The timing of the clonal clade. (A) The substitution rate estimates (s/s/y) under different parameter settings. The models are specified as ‘clock model’_‘population prior’ where clock models can be strict clock (SC) or optimized relaxed clock (ORC) and population priors can be constant, exponential or Bayesian skyline (BS). The best-fit models are marked as *. (B) tMRCA (kyr) of all the type 1 EBV sequences under different parameter settings. (C) tMRCA of the clonal clade under different parameter settings. (D) The dated phylogeny with major nodes as well as calibration point labelled. (E) The folded site frequency spectrum of the EBV genomes in Hong Kong. The expected and observed values were plotted as discrete counts. The inset figures show the neutral distribution of Fu and Li's D* and F* values (95% CI are shaded in purple) and the observed values (as red vertical lines). (F) Frequency trajectories of the recombinant strain (i.e.

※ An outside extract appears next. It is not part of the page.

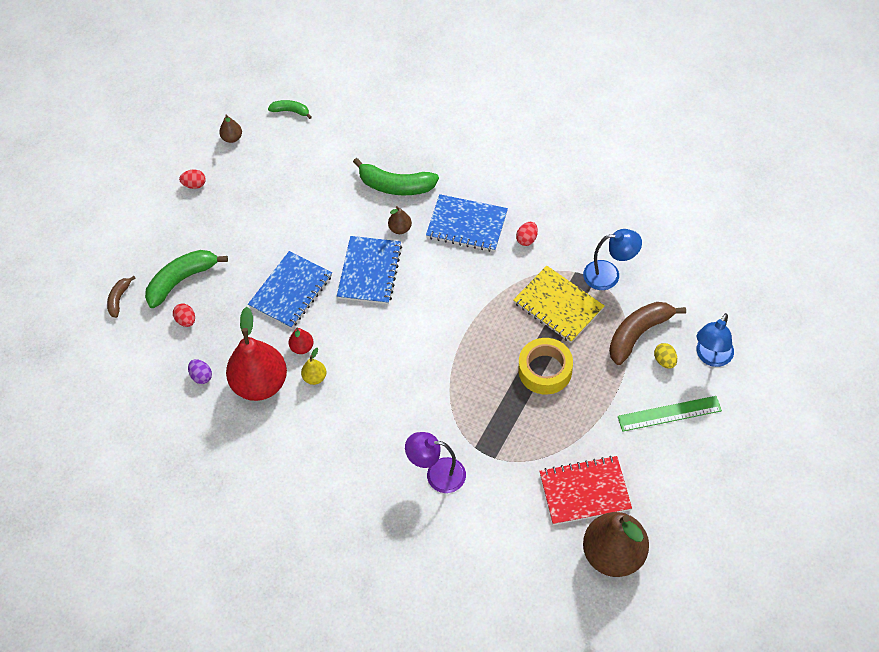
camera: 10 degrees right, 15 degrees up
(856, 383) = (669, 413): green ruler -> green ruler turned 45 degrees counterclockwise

C1) given the estimated time of origin (4095, CI = [2133, 6344]) and haploid selection model. The estimated selective coefficient was labelled with nearby different trajectories. (G) The prevalence of NPC cases as a function of the frequency of the clonal clade through time (in yellow, see Methods). The blue and red dashed lines represent the prevalence of NPC attributable to the clonal (red) and non-clonal strains (blue). (H) The population attributable fraction (PAF) of NPC due to the clonal strain (in red) and non-clonal strains (in blue) (see Methods).